= TEXT PROVIDED =
-- Opening Marker --

Evox Therapeutics has secured £655,000 in funding from Duchenne UK, to support exploration of its exosome-based therapeutic platform for the condition.
Duchenne is a highly debilitating, progressive, muscle-wasting disorder caused by the lack of functional dystrophin protein, for which there is currently no cure.
Delivery of dystrophin or its shorter variants to these patients has the potential to be a highly effective treatment option for the condition, the firm noted.
Evox is engineering exosomes, the body’s natural vesicular delivery system, to enable a wide variety of drugs to reach previously inaccessible tissues and compartments, such as crossing the blood brain barrier to deliver drugs to the central nervous system, intracellular delivery of proteins, and extra-hepatic delivery of RNA therapeutics.
The idea is to use engineered exosomes to deliver either full-length dystrophin or its shorter variants in preclinical models of Duchenne.
“We will conduct research to assess the potential of our exosome drug platform to deliver functional dystrophin which is missing or defective in these patients,” said Antonin de Fougerolles, Evox’ chief executive.

-- Closing Marker --

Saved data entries
-- Opening Marker --

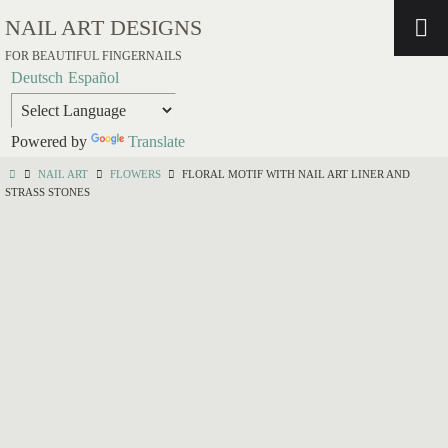
NAIL ART DESIGNS
FOR BEAUTIFUL FINGERNAILS
Deutsch
Español
Powered by
Translate
NAIL ART
FLOWERS
FLORAL MOTIF WITH NAIL ART LINER AND
STRASS STONES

-- Closing Marker --

= WHAT TO DO =
**a)** In the text about Evox Therapeutics, recast the paragraph beginning "Evox is engineering exosomes" as a short bulleted list that keeps its main facts.
**b)** According to the text about Evox Therapeutics, how much funding did the company secure from Duchenne UK?
**c)** Resume the text about Evox Therapeutics' Duchenne funding, starting after its final quoted sentence.
The material stands on its own and is not part of the text about Evox Therapeutics.

= OUTPUTS IN ORDER =
**a)**
- Evox is engineering exosomes, the body's natural vesicular delivery system.
- The aim is to let a wide variety of drugs reach previously inaccessible tissues and compartments, including:
  - crossing the blood brain barrier to deliver drugs to the central nervous system
  - intracellular delivery of proteins
  - extra-hepatic delivery of RNA therapeutics

**b)** £655,000.

**c)**
“This work will also allow us to explore targeted delivery of exosomes to muscle which may be beneficial not only for Duchenne patients, but also ultimately for patients with other musculoskeletal diseases.”
“We are delighted to be working with Evox to advance this potentially exciting work to help in the field of Duchenne muscular dystrophy,” added Emily Crossley and Alex Johnson, co-chief executives of Duchenne UK.
“One of the most challenging aspects of using viruses to deliver gene therapy is that many patients may already have what are known as pre-existing antibodies – they are ‘resistant’ to the virus – and so the replacement gene carried by the virus will never reach its target.
“Exosomes could provide a potential new method for effectively, safely, and repeatedly delivering genetic material encoding for dystrophin to muscles without the problem of pre-existing antibodies.”